On the memory retention test (day 5) when the platform was removed, WT mice spent almost 36% of the time in the quadrant that had formerly had the platform and treated mice spent 33% of their time in this quadrant. The control mice spent only 25% of the time in the platform quadrant.

This indicates that the treated mice had regained learning and memory skills that were absent in the control transgenic mice.

“The findings in mice are quite significant as they demonstrate the potential for reversing cognitive decline associated with Alzheimer’s disease. The successful use of the synthetic peptide PHDP5 to restore learning and memory abilities in transgenic mice indicates a promising therapeutic strategy targeting the dynamin-microtubule interaction, a previously less-explored pathway in Alzheimer’s research.”

— Emer MacSweeney

These are early findings in a new target area for Alzheimer’s treatment, but the study has shown that, in mice, drugs administered intranasally can cross the blood-brain barrier to reach the part of the brain most affected by Alzheimer’s.
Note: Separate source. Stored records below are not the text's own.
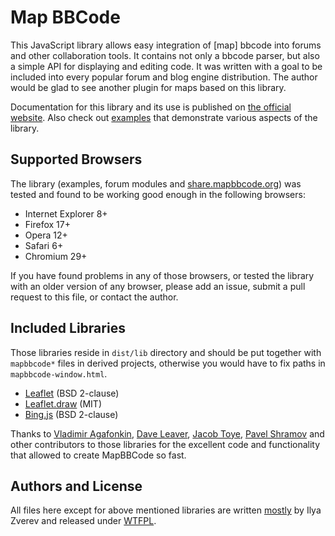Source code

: # Map BBCode

This JavaScript library allows easy integration of [map] bbcode into forums and other collaboration tools. It contains not only a bbcode parser, but also a simple API for displaying and editing code. It was written with a goal to be included into every popular forum and blog engine distribution. The author would be glad to see another plugin for maps based on this library.

Documentation for this library and its use is published on [the official website](http://mapbbcode.org). Also check out [examples](examples) that demonstrate various aspects of the library.

## Supported Browsers

The library (examples, forum modules and [share.mapbbcode.org](http://share.mapbbcode.org/)) was tested and found to be working good enough in the following browsers:

* Internet Explorer 8+
* Firefox 17+
* Opera 12+
* Safari 6+
* Chromium 29+

If you have found problems in any of those browsers, or tested the library with an older version of any browser, please add an issue, submit a pull request to this file, or contact the author.

## Included Libraries

Those libraries reside in `dist/lib` directory and should be put together with `mapbbcode*` files in derived projects, otherwise you would have to fix paths in `mapbbcode-window.html`.

* [Leaflet](http://leafletjs.com/) (BSD 2-clause)
* [Leaflet.draw](https://github.com/Leaflet/Leaflet.draw) (MIT)
* [Bing.js](https://github.com/shramov/leaflet-plugins/blob/master/layer/tile/Bing.js) (BSD 2-clause)

Thanks to [Vladimir Agafonkin](https://github.com/mourner), [Dave Leaver](https://github.com/danzel), [Jacob Toye](https://github.com/jacobtoye), [Pavel Shramov](https://github.com/shramov) and other contributors to those libraries for the excellent code and functionality that allowed to create MapBBCode so fast.

## Authors and License

All files here except for above mentioned libraries are written [mostly](https://github.com/MapBBCode/mapbbcode/graphs/contributors) by Ilya Zverev and released under [WTFPL](http://www.wtfpl.net/).
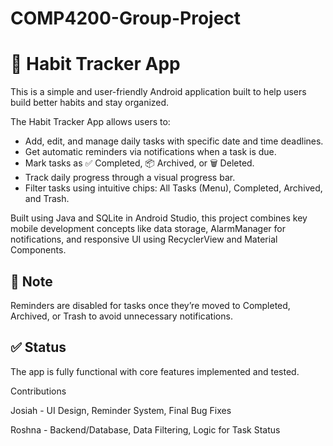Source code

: # COMP4200-Group-Project

# 📱 Habit Tracker App

This is a simple and user-friendly Android application built to help users build better habits and stay organized.

The Habit Tracker App allows users to:

- Add, edit, and manage daily tasks with specific date and time deadlines.
- Get automatic reminders via notifications when a task is due.
- Mark tasks as ✅ Completed, 📦 Archived, or 🗑️ Deleted.
- Track daily progress through a visual progress bar.
- Filter tasks using intuitive chips: All Tasks (Menu), Completed, Archived, and Trash.

Built using Java and SQLite in Android Studio, this project combines key mobile development concepts like data storage, AlarmManager for notifications, and responsive UI using RecyclerView and Material Components.

## 📌 Note
Reminders are disabled for tasks once they’re moved to Completed, Archived, or Trash to avoid unnecessary notifications.

## ✅ Status
The app is fully functional with core features implemented and tested.

Contributions

Josiah - UI Design, Reminder System, Final Bug Fixes

Roshna - Backend/Database, Data Filtering, Logic for Task Status

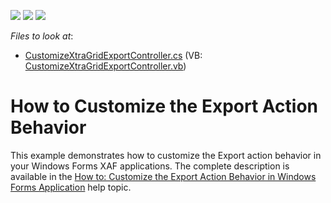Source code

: <!-- default badges list -->
![](https://img.shields.io/endpoint?url=https://codecentral.devexpress.com/api/v1/VersionRange/128589107/10.1.5%2B)
[![](https://img.shields.io/badge/Open_in_DevExpress_Support_Center-FF7200?style=flat-square&logo=DevExpress&logoColor=white)](https://supportcenter.devexpress.com/ticket/details/E2335)
[![](https://img.shields.io/badge/📖_How_to_use_DevExpress_Examples-e9f6fc?style=flat-square)](https://docs.devexpress.com/GeneralInformation/403183)
<!-- default badges end -->
<!-- default file list -->
*Files to look at*:

* [CustomizeXtraGridExportController.cs](./CS/CustomizeExportAction.Module.Win/CustomizeXtraGridExportController.cs) (VB: [CustomizeXtraGridExportController.vb](./VB/CustomizeExportAction.Module.Win/CustomizeXtraGridExportController.vb))
<!-- default file list end -->
# How to Customize the Export Action Behavior


<p>This example demonstrates how to customize the Export action behavior in your Windows Forms XAF applications. The complete description is available in the <a href="http://documentation.devexpress.com/#Xaf/CustomDocument3287">How to: Customize the Export Action Behavior in Windows Forms Application</a> help topic.</p>

<br/>


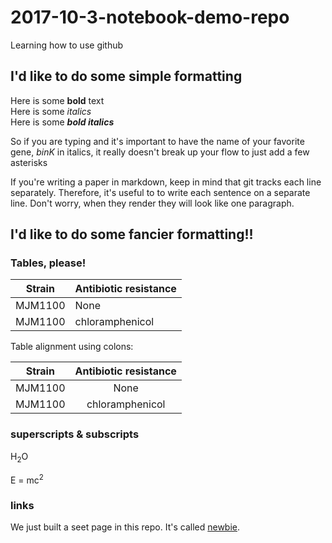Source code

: # 2017-10-3-notebook-demo-repo

Learning how to use github

## I'd like to do some simple formatting

Here is some **bold** text  
Here is some *italics*  
Here is some ***bold italics***  

So if you are typing and it's important to have the name of your favorite gene, *binK* in italics, it really doesn't break up your flow to just add a few asterisks

If you're writing a paper in markdown, keep in mind that git tracks each line separately.
Therefore, it's useful to to write each sentence on a separate line. 
Don't worry, when they render they will look like one paragraph.

## I'd like to do some fancier formatting!!

### Tables, please!

Strain | Antibiotic resistance
-------|----------------------
MJM1100| None
MJM1100| chloramphenicol

Table alignment using colons: 

Strain | Antibiotic resistance
:-------:|:----------------------:
MJM1100| None
MJM1100| chloramphenicol


### superscripts & subscripts


H<sub>2</sub>O

E = mc<sup>2</sup>

### links

We just built a seet page in this repo. It's called [newbie](newbie.md). 
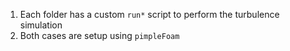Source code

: 
1. Each folder has a custom `run*` script to perform the turbulence simulation
2. Both cases are setup using `pimpleFoam`
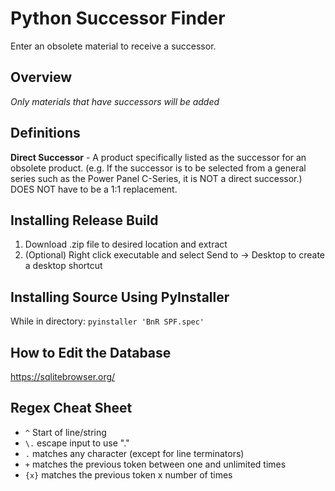 # Python Successor Finder
 Enter an obsolete material to receive a successor.

## Overview
*Only materials that have successors will be added*

## Definitions
**Direct Successor** - A product specifically listed as the successor for an obsolete product. (e.g. If the successor is to be selected from a general series such as the Power Panel C-Series, it is NOT a direct successor.) DOES NOT have to be a 1:1 replacement.

## Installing Release Build
1. Download .zip file to desired location and extract
2. (Optional) Right click executable and select Send to -> Desktop to create a desktop shortcut

## Installing Source Using PyInstaller
While in directory:
`pyinstaller 'BnR SPF.spec'`

## How to Edit the Database
https://sqlitebrowser.org/

## Regex Cheat Sheet
- `^` Start of line/string
- `\.` escape input to use "."
- `.` matches any character (except for line terminators)
- `+` matches the previous token between one and unlimited times
- `{x}` matches the previous token x number of times
 
 
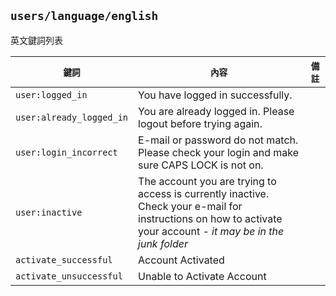 ## `users/language/english` 
英文鍵詞列表

| `鍵詞` | `內容` | `備註` |
| --- | --- | --- |
| <a name="user:logged_in"></a>`user:logged_in` | You have logged in successfully. | |
| <a name="user:already_logged_in"></a>`user:already_logged_in` | You are already logged in. Please logout before trying again. | |
| <a name="user:login_incorrect"></a>`user:login_incorrect` | E-mail or password do not match. Please check your login and make sure CAPS LOCK is not on. | |
| <a name="user:inactive"></a>`user:inactive` | The account you are trying to access is currently inactive.<br />Check your e-mail for instructions on how to activate your account - <em>it may be in the junk folder | |
| <a name="activate_successful"></a> `activate_successful` |Account Activated | |
| <a name="activate_unsuccessful"></a> `activate_unsuccessful` | Unable to Activate Account | |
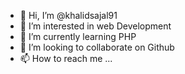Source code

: - 👋 Hi, I’m @khalidsajal91
- 👀 I’m interested in web Development
- 🌱 I’m currently learning PHP
- 💞️ I’m looking to collaborate on Github
- 📫 How to reach me ...

<!---
khalidsajal91/khalidsajal91 is a ✨ special ✨ repository because its `README.md` (this file) appears on your GitHub profile.
You can click the Preview link to take a look at your changes.
--->
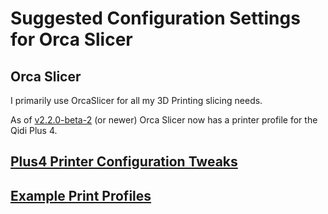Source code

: # Suggested Configuration Settings for Orca Slicer

## Orca Slicer

I primarily use OrcaSlicer for all my 3D Printing slicing needs.

As of [v2.2.0-beta-2](https://github.com/SoftFever/OrcaSlicer/releases/tag/v2.2.0-beta2) (or newer) Orca Slicer now has a printer profile for the Qidi Plus 4.


## [Plus4 Printer Configuration Tweaks](https://github.com/stew675/qidi-plus4-extras/tree/main/orca-slicer-settings/Plus4_Printer_Config)

## [Example Print Profiles](https://github.com/stew675/qidi-plus4-extras/tree/main/orca-slicer-settings/Print_Profiles)
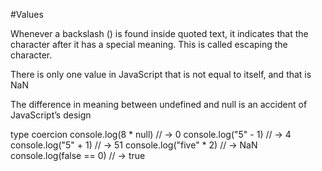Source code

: #Values

Whenever a backslash (\) is found inside quoted text, it indicates that the character after it has a special meaning. 
This is called escaping the character.

There is only one value in JavaScript that is not equal to itself, and that is NaN

The difference in meaning between undefined and null is an accident of JavaScript’s design

type coercion
console.log(8 * null)
// → 0
console.log("5" - 1)
// → 4
console.log("5" + 1)
// → 51
console.log("five" * 2)
// → NaN
console.log(false == 0)
// → true
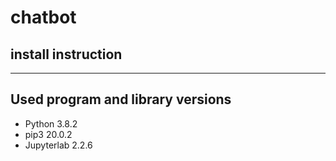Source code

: # chatbot 
## install instruction
------
## Used program and library versions
- Python 3.8.2
- pip3 20.0.2
- Jupyterlab 2.2.6


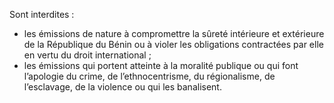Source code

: Sont interdites :
- les émissions de nature à compromettre la sûreté intérieure et extérieure de la République du Bénin ou à violer les obligations contractées par elle en vertu du droit international ;
- les émissions qui portent atteinte à la moralité publique ou qui font l’apologie du crime, de l’ethnocentrisme, du régionalisme, de l’esclavage, de la violence ou qui les banalisent.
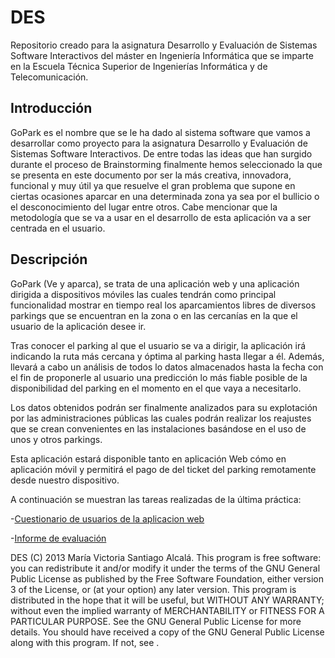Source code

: # DES

Repositorio creado para la asignatura Desarrollo y Evaluación de Sistemas Software Interactivos del máster en Ingeniería Informática que se imparte en la Escuela Técnica Superior de Ingenierías Informática y de Telecomunicación.

## Introducción

GoPark es el nombre que se le ha dado al sistema software que vamos a desarrollar como proyecto para la asignatura Desarrollo y Evaluación de Sistemas Software Interactivos.  De entre todas las ideas que han surgido durante el proceso de Brainstorming finalmente hemos seleccionado la que se presenta en este documento por ser la más creativa, innovadora, funcional y muy útil ya que resuelve el gran problema que supone en ciertas ocasiones aparcar en una determinada zona ya sea por el bullicio o el desconocimiento del lugar entre otros. 
Cabe mencionar que la metodología que se va a usar en el desarrollo de esta aplicación va a ser centrada en el usuario.

## Descripción

GoPark (Ve y aparca), se trata de una aplicación web y una aplicación dirigida a dispositivos móviles las cuales tendrán como principal funcionalidad mostrar en tiempo real los aparcamientos libres de diversos parkings que se encuentran en la zona o en las cercanías en la que el usuario de la aplicación desee ir. 

Tras conocer el parking al que el usuario se va a dirigir, la aplicación irá indicando la ruta más cercana y óptima al parking hasta llegar a él. 
Además, llevará a cabo un análisis de todos lo datos almacenados hasta la fecha con el fin de proponerle al usuario una predicción lo más fiable posible de la disponibilidad del parking en el momento en el que vaya a necesitarlo.

Los datos obtenidos podrán ser finalmente analizados para su explotación por las administraciones públicas las cuales podrán realizar los reajustes que se crean convenientes en las instalaciones basándose en el uso de unos y otros parkings.

Esta aplicación estará disponible tanto en aplicación Web cómo en aplicación móvil y permitirá el pago de del ticket del parking remotamente desde nuestro dispositivo.

A continuación se muestran las tareas realizadas de la última práctica:

-[Cuestionario de usuarios de la aplicacion web](https://github.com/STiago/DES/blob/master/Practicas/Practica4/Cuestionario_APP_WEB.pdf)

-[Informe de evaluación](https://github.com/STiago/DES/blob/master/Practicas/Practica4/Informe_de_evaluacion_APP_WEB.pdf)


DES (C) 2013 María Victoria Santiago Alcalá. This program is free software: you can redistribute it and/or modify it under the terms of the GNU General Public License as published by the Free Software Foundation, either version 3 of the License, or (at your option) any later version. This program is distributed in the hope that it will be useful, but WITHOUT ANY WARRANTY; without even the implied warranty of MERCHANTABILITY or FITNESS FOR A PARTICULAR PURPOSE. See the GNU General Public License for more details. You should have received a copy of the GNU General Public License along with this program. If not, see .
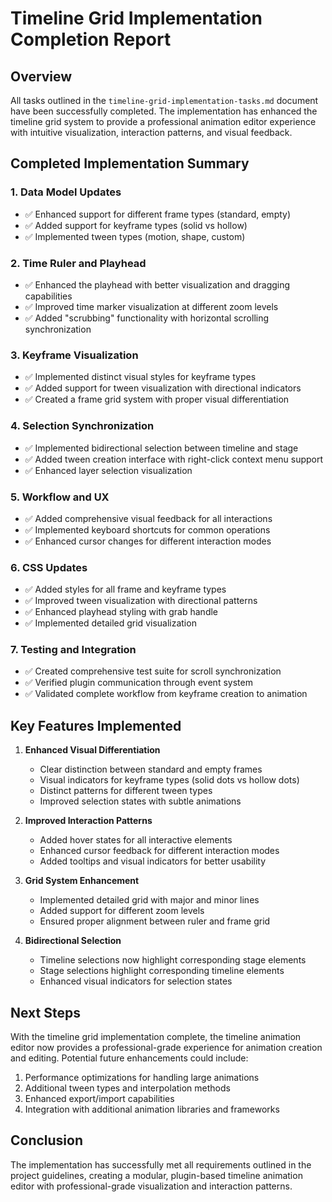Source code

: # Timeline Grid Implementation Completion Report

## Overview

All tasks outlined in the `timeline-grid-implementation-tasks.md` document have been successfully completed. The implementation has enhanced the timeline grid system to provide a professional animation editor experience with intuitive visualization, interaction patterns, and visual feedback.

## Completed Implementation Summary

### 1. Data Model Updates
- ✅ Enhanced support for different frame types (standard, empty)
- ✅ Added support for keyframe types (solid vs hollow)
- ✅ Implemented tween types (motion, shape, custom)

### 2. Time Ruler and Playhead
- ✅ Enhanced the playhead with better visualization and dragging capabilities
- ✅ Improved time marker visualization at different zoom levels
- ✅ Added "scrubbing" functionality with horizontal scrolling synchronization

### 3. Keyframe Visualization
- ✅ Implemented distinct visual styles for keyframe types
- ✅ Added support for tween visualization with directional indicators
- ✅ Created a frame grid system with proper visual differentiation

### 4. Selection Synchronization
- ✅ Implemented bidirectional selection between timeline and stage
- ✅ Added tween creation interface with right-click context menu support
- ✅ Enhanced layer selection visualization

### 5. Workflow and UX
- ✅ Added comprehensive visual feedback for all interactions
- ✅ Implemented keyboard shortcuts for common operations
- ✅ Enhanced cursor changes for different interaction modes

### 6. CSS Updates
- ✅ Added styles for all frame and keyframe types
- ✅ Improved tween visualization with directional patterns
- ✅ Enhanced playhead styling with grab handle
- ✅ Implemented detailed grid visualization

### 7. Testing and Integration
- ✅ Created comprehensive test suite for scroll synchronization
- ✅ Verified plugin communication through event system
- ✅ Validated complete workflow from keyframe creation to animation

## Key Features Implemented

1. **Enhanced Visual Differentiation**
   - Clear distinction between standard and empty frames
   - Visual indicators for keyframe types (solid dots vs hollow dots)
   - Distinct patterns for different tween types
   - Improved selection states with subtle animations

2. **Improved Interaction Patterns**
   - Added hover states for all interactive elements
   - Enhanced cursor feedback for different interaction modes
   - Added tooltips and visual indicators for better usability

3. **Grid System Enhancement**
   - Implemented detailed grid with major and minor lines
   - Added support for different zoom levels
   - Ensured proper alignment between ruler and frame grid

4. **Bidirectional Selection**
   - Timeline selections now highlight corresponding stage elements
   - Stage selections highlight corresponding timeline elements
   - Enhanced visual indicators for selection states

## Next Steps

With the timeline grid implementation complete, the timeline animation editor now provides a professional-grade experience for animation creation and editing. Potential future enhancements could include:

1. Performance optimizations for handling large animations
2. Additional tween types and interpolation methods
3. Enhanced export/import capabilities
4. Integration with additional animation libraries and frameworks

## Conclusion

The implementation has successfully met all requirements outlined in the project guidelines, creating a modular, plugin-based timeline animation editor with professional-grade visualization and interaction patterns.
It has also shown that the synthetic peptide can reverse some of the damage caused by tau in mice genetically engineered to develop Alzheimer’s-like pathophysiology.

“This study is based on research in a mouse model of Alzheimer’s. While animal models of the disease are somewhat similar to how Alzheimer’s progresses in humans, they do not replicate the disease in humans exactly. Models are important in helping us understand the basic biology of the disease, but we need human studies in representative populations for ideas to be fully validated.”
— Stefania Forner

One concern is the possibility of side effects. The researchers suggest that the treatment could adversely affect the kidneys but that intranasal administration reduces the likelihood of this. Another concern is that it might have unwanted effects on the nervous system, so further research is needed in this area.

Despite these concerns, the researchers suggest that the treatment could help alleviate learning and memory problems in people with Alzheimer’s Disease. And MacSweeney agreed:

“The research on PHDP5 and its potential to reverse cognitive decline in Alzheimer’s is very encouraging and represents a significant advancement in the search for effective treatments.”

“This could pave the way for new treatments that might prevent or significantly delay the progression of cognitive symptoms in Alzheimer’s,” she added.